Simple materials + clever layout overhaul = an incredibly hip New York-inspired deli.

How Morty’s Delicatessen got an instant design upgrade

The tight L-shaped space on Hong Kong’s hip Star Street used to house an L-shaped izakaya-type joint, and before that, an L-shaped pizza place. Now it is home to Morty’s Delicatessen – a fetching sports bar and deli specialising New York City fare. Clad in red tiles, Morty’s entices passersby with a bold street-facing kitchen window.

Morty’s is the latest in a series of collaborations between fashion designer entrepreneur Kevin Poon and interior design studio JJA / Bespoke Architecture, helmed by designer JJ Acuna. Both entrepreneur and designer were educated in the US and for this project, they drew inspiration from Manhattan’s local pubs and diners.

“The client had a tight budget and we had a very small space to work with. What’s more, it had two entry points, front and back,” says Acuna. He altered the original layout of the space to make it more breathable.

“We got rid of the L because it was just too awkward and instead made a rectangular bar-restaurant and moved the back of house kitchen front of house – where the short part of the L is. We give each programme, the front and the back-of-the-house, its own room to breathe,” he explains.

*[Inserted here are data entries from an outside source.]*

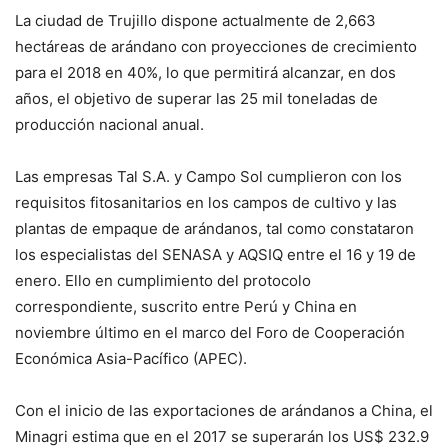
La ciudad de Trujillo dispone actualmente de 2,663
hectáreas de arándano con proyecciones de crecimiento
para el 2018 en 40%, lo que permitirá alcanzar, en dos
años, el objetivo de superar las 25 mil toneladas de
producción nacional anual.
Las empresas Tal S.A. y Campo Sol cumplieron con los
requisitos fitosanitarios en los campos de cultivo y las
plantas de empaque de arándanos, tal como constataron
los especialistas del SENASA y AQSIQ entre el 16 y 19 de
enero. Ello en cumplimiento del protocolo
correspondiente, suscrito entre Perú y China en
noviembre último en el marco del Foro de Cooperación
Económica Asia-Pacífico (APEC).
Con el inicio de las exportaciones de arándanos a China, el
Minagri estima que en el 2017 se superarán los US$ 232.9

“Moving the kitchen to the front has made the the whole food preparation process a kind of theatre where passersby can appreciate and observe all that goes on in the process of creating a meal,” he adds. This design decision also effectively makes use of the back and front alleys. Crowds can spill out into both areas when it’s busy, creating a jovial and relaxed indoor-outdoor eating and drinking environment.

Working with the modest budget, the design team combined simple tile finishes and stainless steel surfaces to a great effect – the red gloss of the tiles catches one’s attention while the mirror effect of the stainless steel gives the linear ‘dining cabin’ an additional sense of levity. Everything in the project was created bespoke for the site, except the aluminium Prouve Chairs.

Asked if ‘theme’ is a dirty word in design, Acuna says: “I think the word ‘theme’ is dirty when the set-up is a literal cut and paste. I think our iteration of the concept is a remix or a play on a thematic concept.” He elaborates that in Morty’s case the interior takes a back seat to the customer’s experience.

He adds, “In the Hong Kong context, we hope it’s a greatly comfortable and casual urban atmosphere for all kinds of people to visit and enjoy a meat-filled meal and a sports event on the television – which is really the goal here, to create a no-frills, low-maintenance destination for people to enjoy simple food and beers with friends.”